Throughout the months of my own chemotherapy, I would think of how thin Matija had become, of how he couldn’t eat, whereas all I had to put up with, at the very worst, was a little nausea and some intestinal problems, but I had more than forty pounds of excess weight to keep me from wasting away. Matija was always smiling, but not with the look of a martyred cancer victim. It was the same smile he had always had. The photographs, reactions and messages that he put on the web in his last years of his life served as an example for everyone, because he simply kept on being the same person he’d always been. And somehow he used his condition to make people think of the problems freelancers face in case of serious illness.

As soon as I had some good news about my condition, l would write about it to Marija, knowing that they would be glad to hear it too. Without realizing as much, I wrote my last e-mail at the very moment that Matija was dying. It was a cheery, upbeat message: the results of my PET scan were good; I was starting a new therapy. I wrote about how I would have to get used to my condition being chronic, I would have to learn to live with the tumour. I even said: “But I’d rather live with a tumour than die from one”. I hope Marija never read that …

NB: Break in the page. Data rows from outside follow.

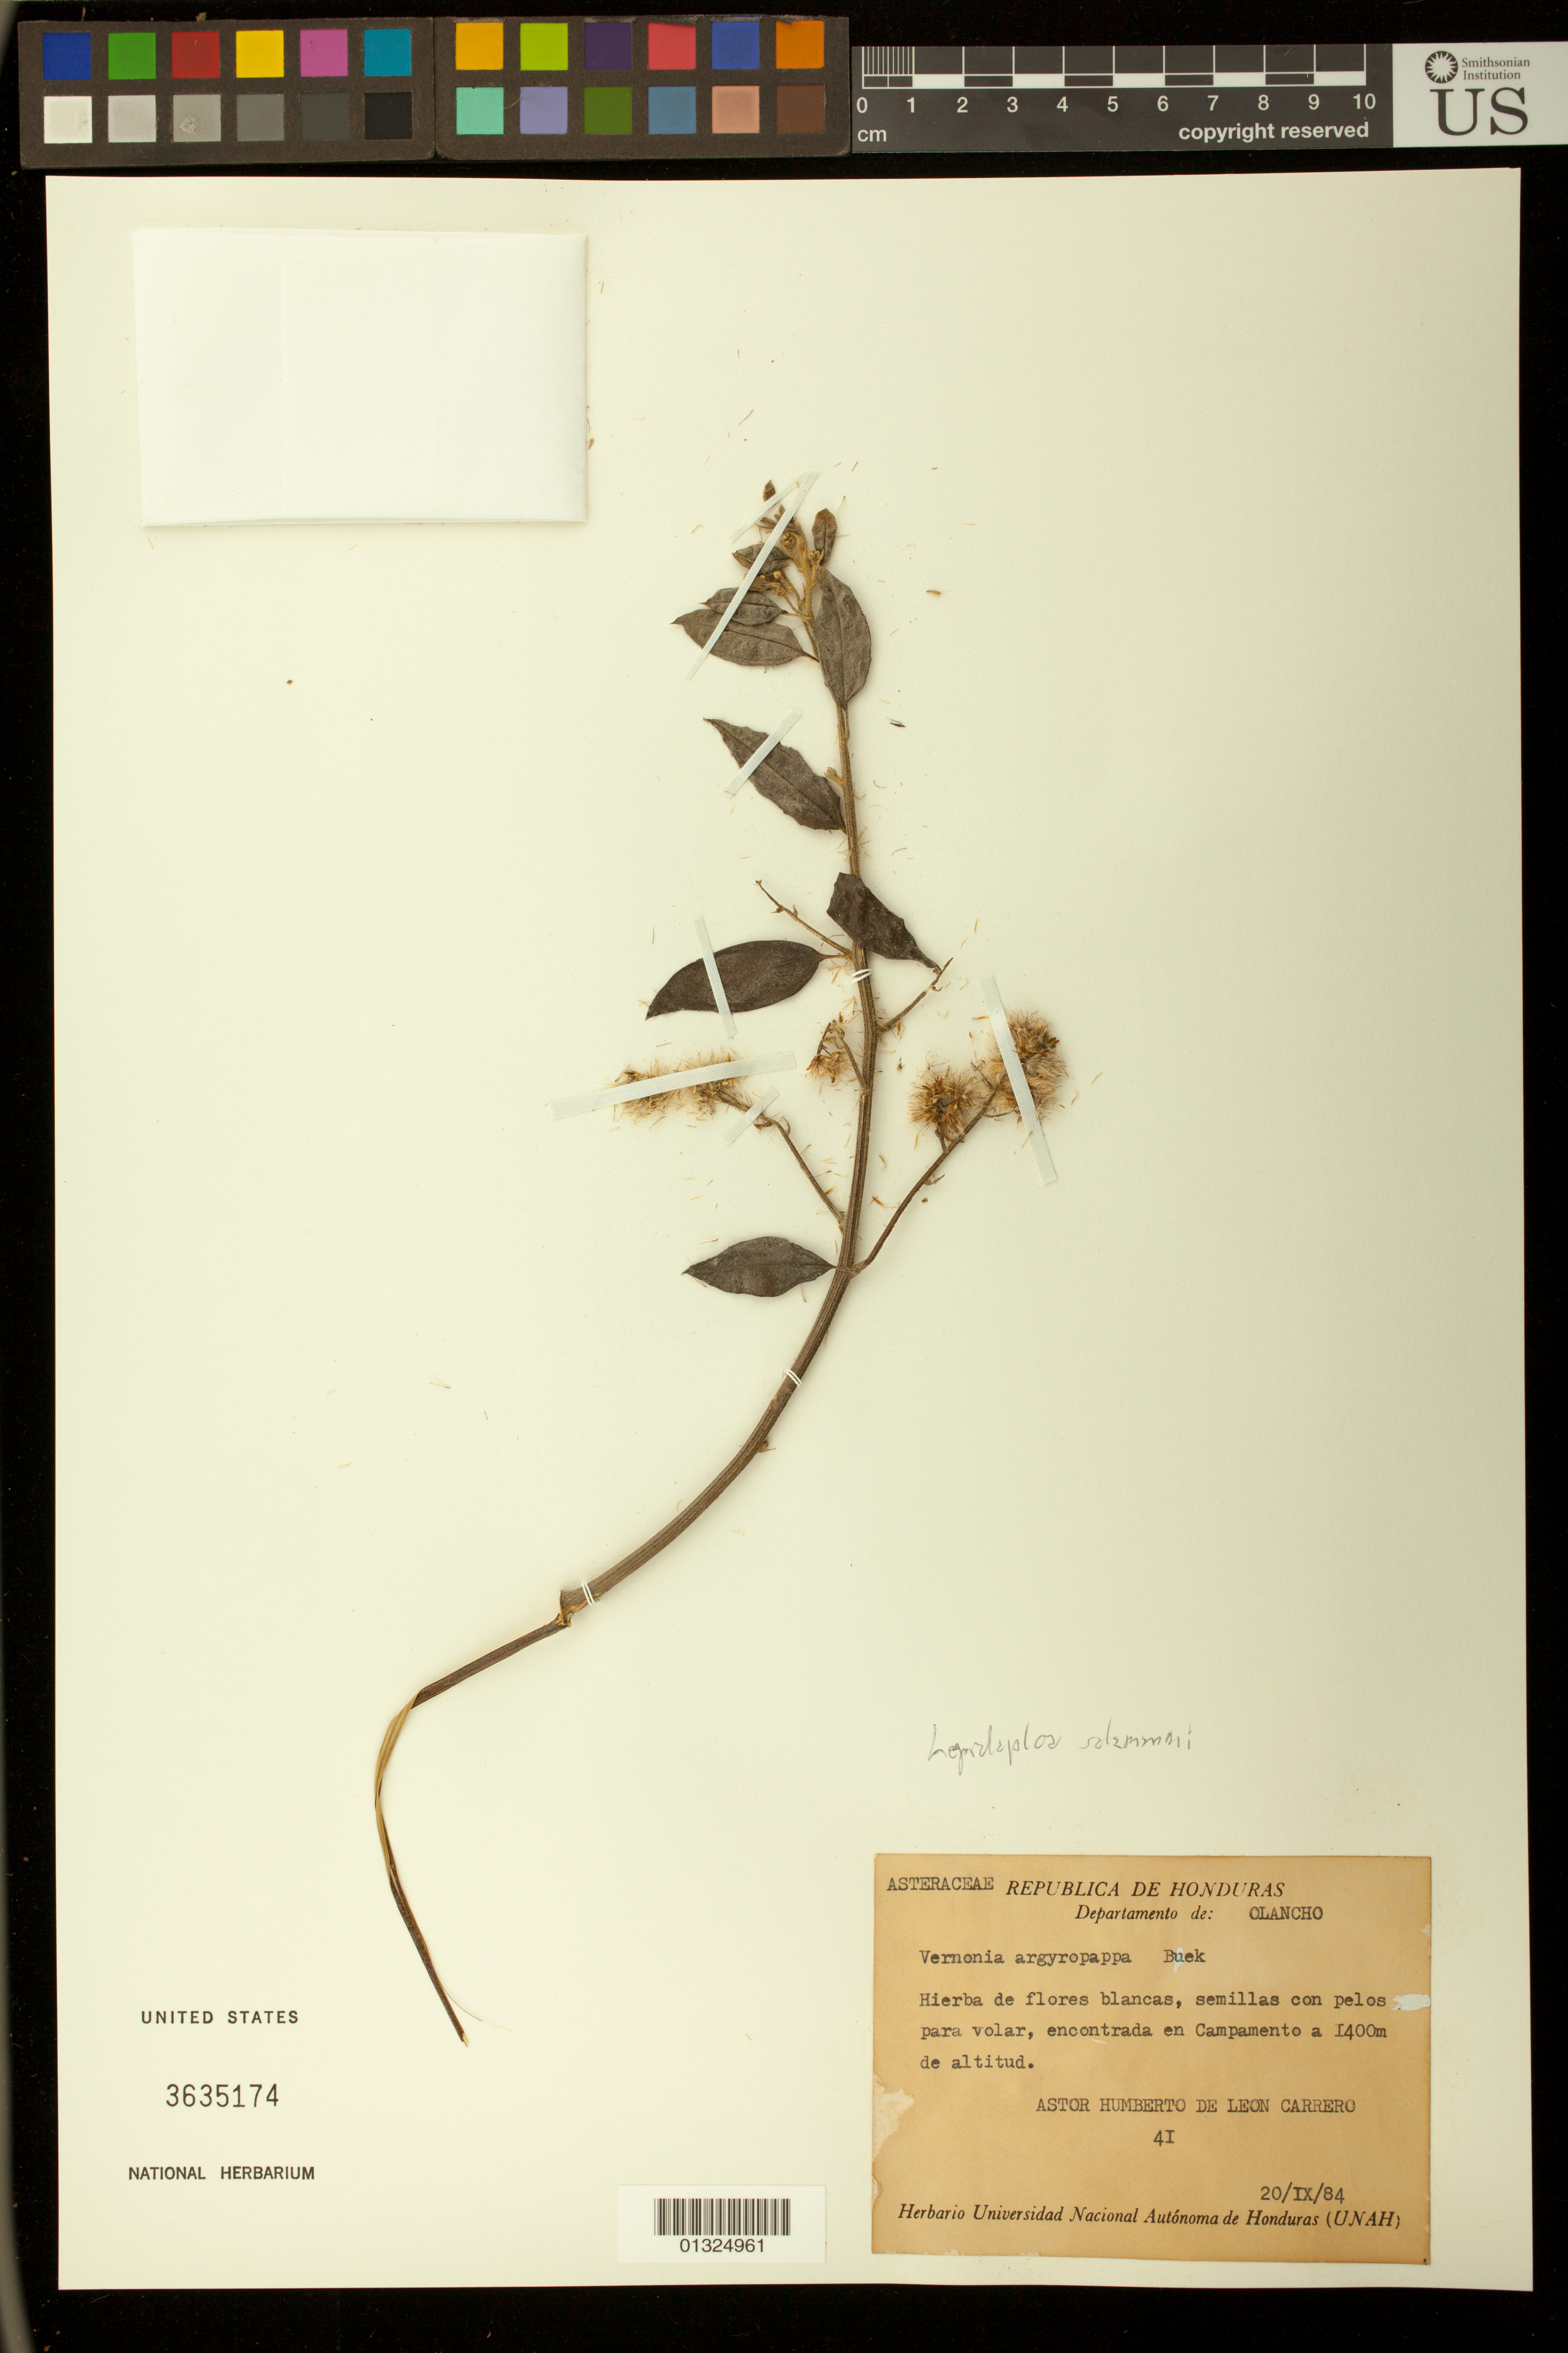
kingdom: Plantae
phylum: Tracheophyta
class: Magnoliopsida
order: Asterales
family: Asteraceae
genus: Lepidaploa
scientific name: Lepidaploa solomonii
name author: H. Rob.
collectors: A. Leon Carrero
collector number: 41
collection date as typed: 20 Sep 1984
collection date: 1984-09-20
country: Honduras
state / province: Olancho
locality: Encontrado en el cerro de Sta. Anita, Paso Real cerca del pueblo de Campamento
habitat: encontrada en Campamento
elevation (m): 1750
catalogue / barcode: US 3635174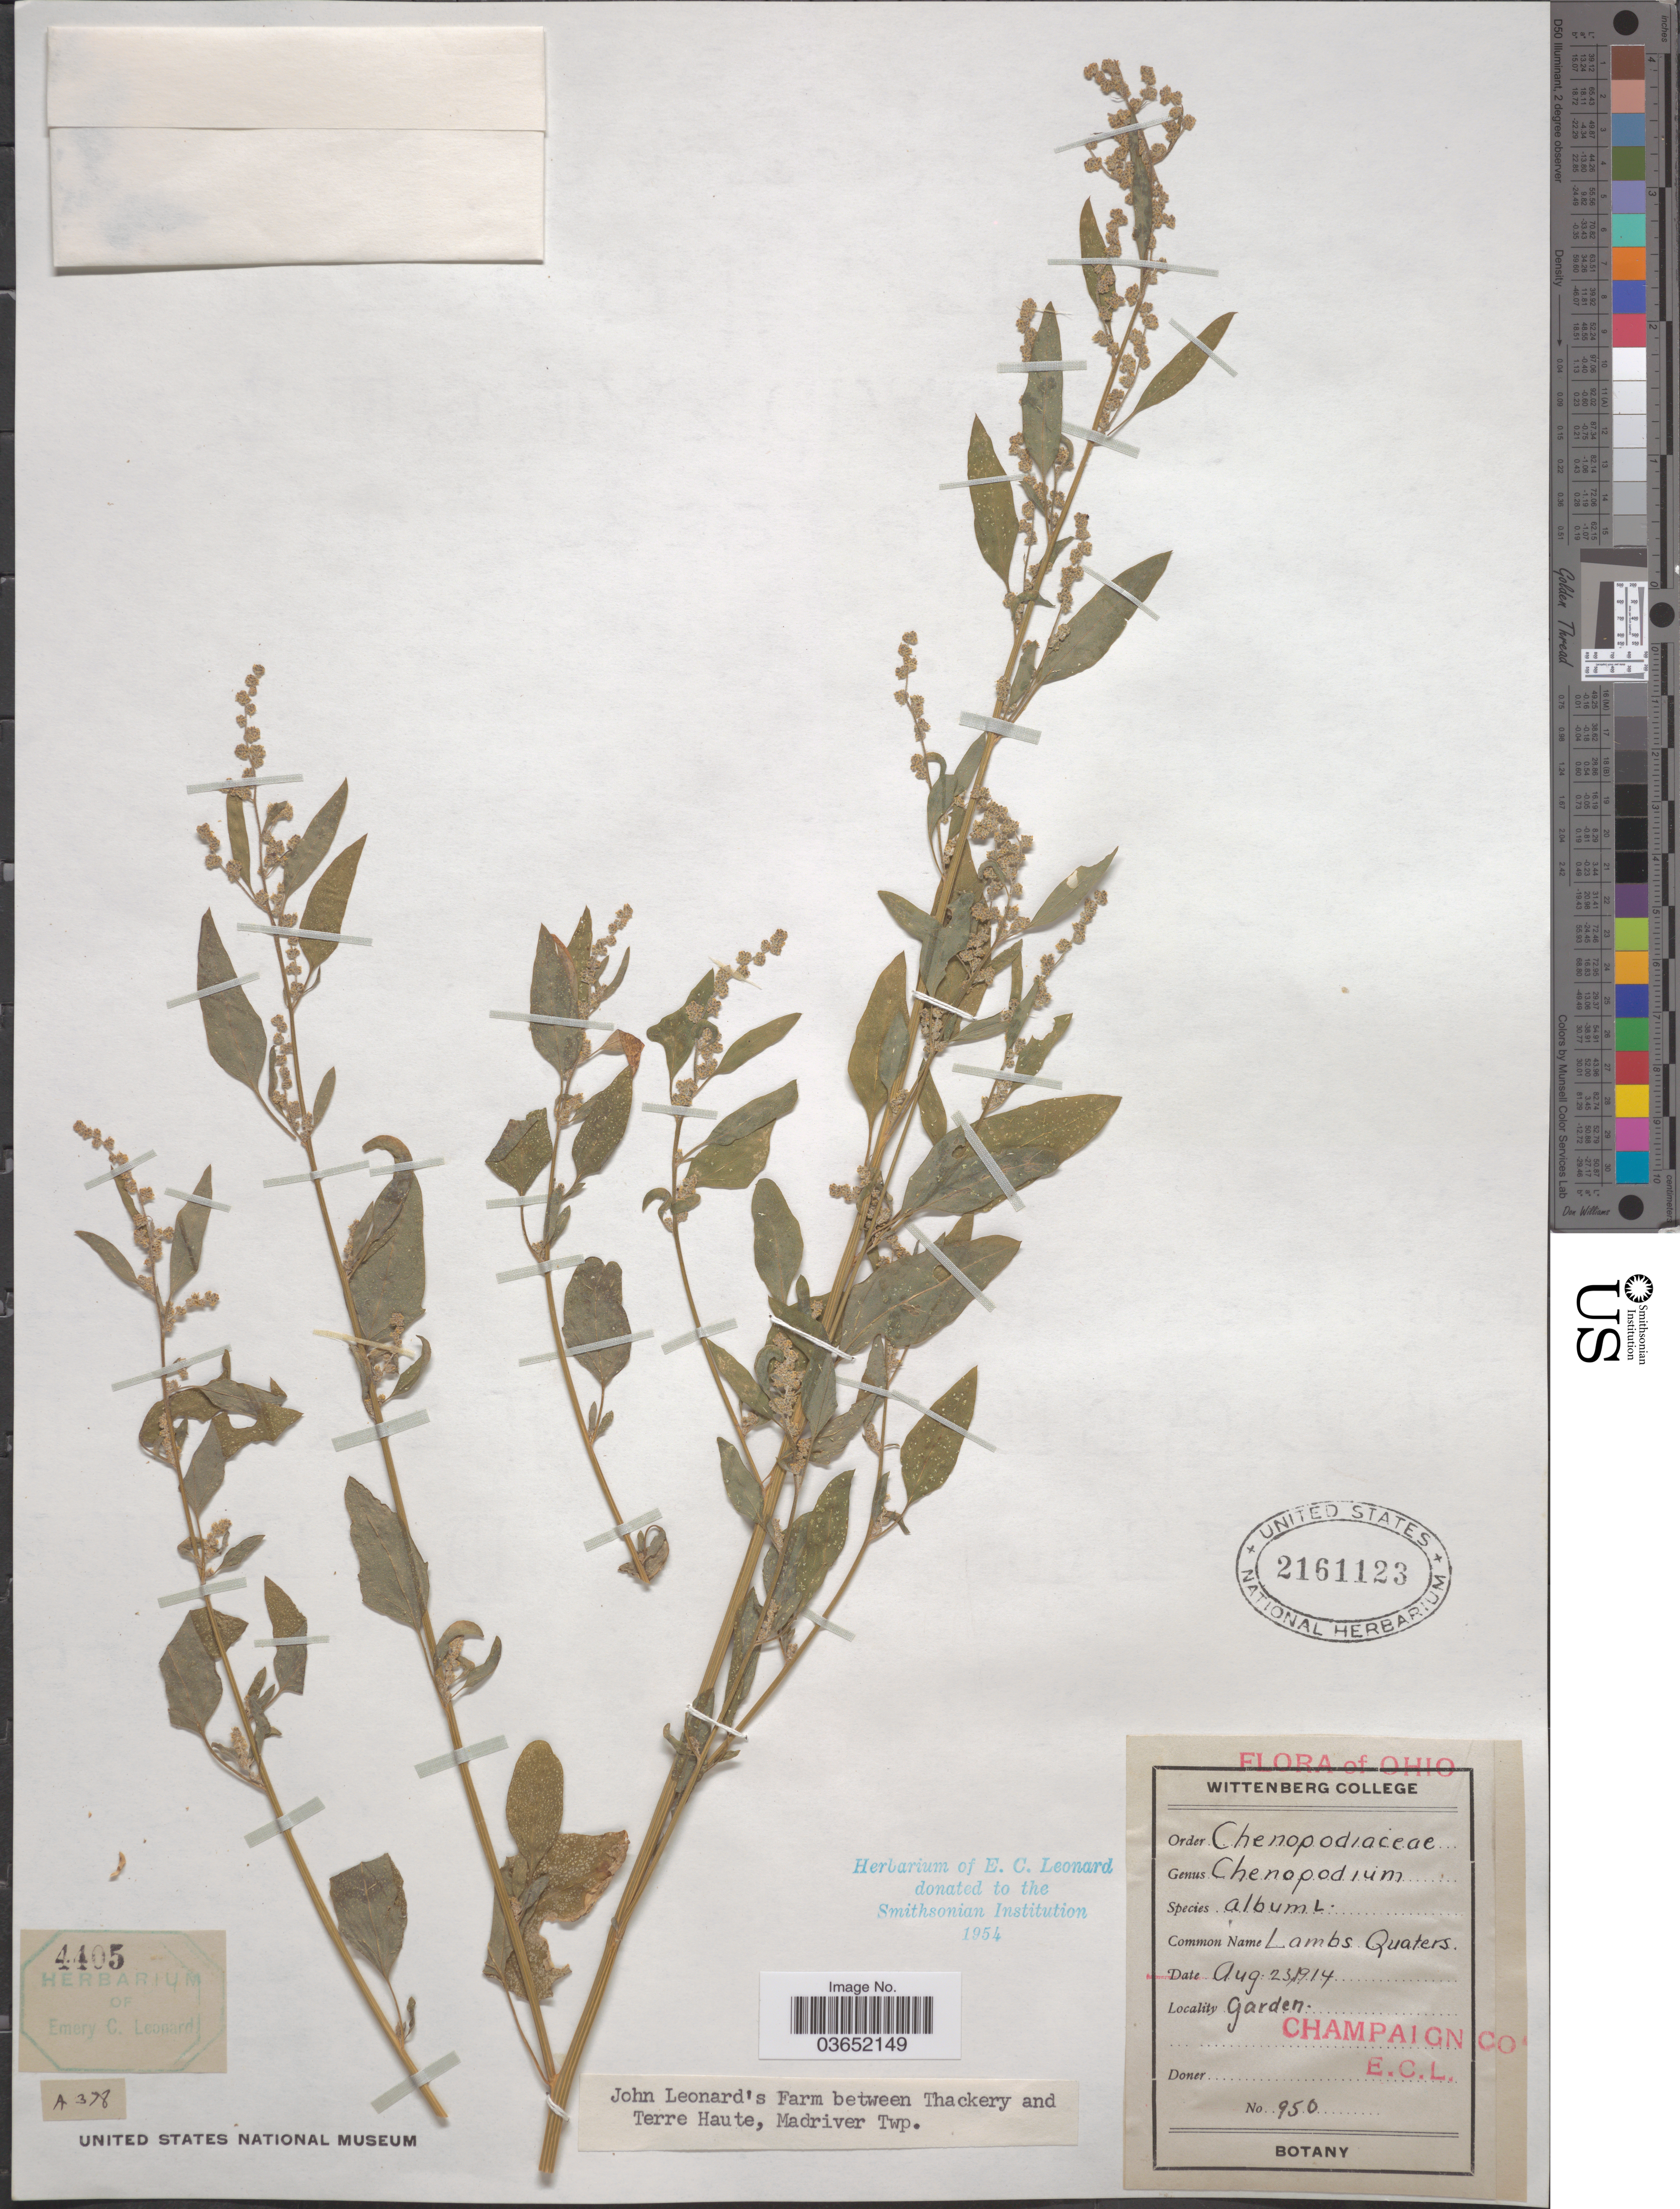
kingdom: Plantae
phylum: Tracheophyta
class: Magnoliopsida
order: Caryophyllales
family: Amaranthaceae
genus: Chenopodium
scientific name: Chenopodium album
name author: L.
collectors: E. C. Leonard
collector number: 950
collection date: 1914-08-23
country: United States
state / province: Ohio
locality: Champaign Co. Garden.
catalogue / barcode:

All this simply to say that, when you write to tell me that I’m strong, that I’m a brave women, when you keep complimenting me on how well I’m dealing with things, you’ve got the wrong person. I am, and always have been, a very lucky woman. I’ve lived, and am still living, a full, happy, satisfying life, an existence without any especially trying obstacles, difficulties or sacrifices. Even while having to deal with the illness and the treatments, I haven’t run into any enormous problems. Not that I’m ready to die, as shown by the fact that I’m still here, but Matija had his whole life ahead of him, and he was still making a very real difference in the lives of everybody who knew him. As for his mother Marija, who obviously had a lot to do with the very special man that Matija was, she had every right to enjoy having him as her son rather than having to survive him.

A fucking pointless death, pardon the f word. He shouldn’t have died at all but he died with the dignity of the special person he was. From time to time, I go through all his photos on the web. He was always smiling. That’s why I had to include pictures of Matija in thefishpost.it . If I’m able to handle things in a certain way, it’s because of him, and so I want his smile to shine through the entire blog.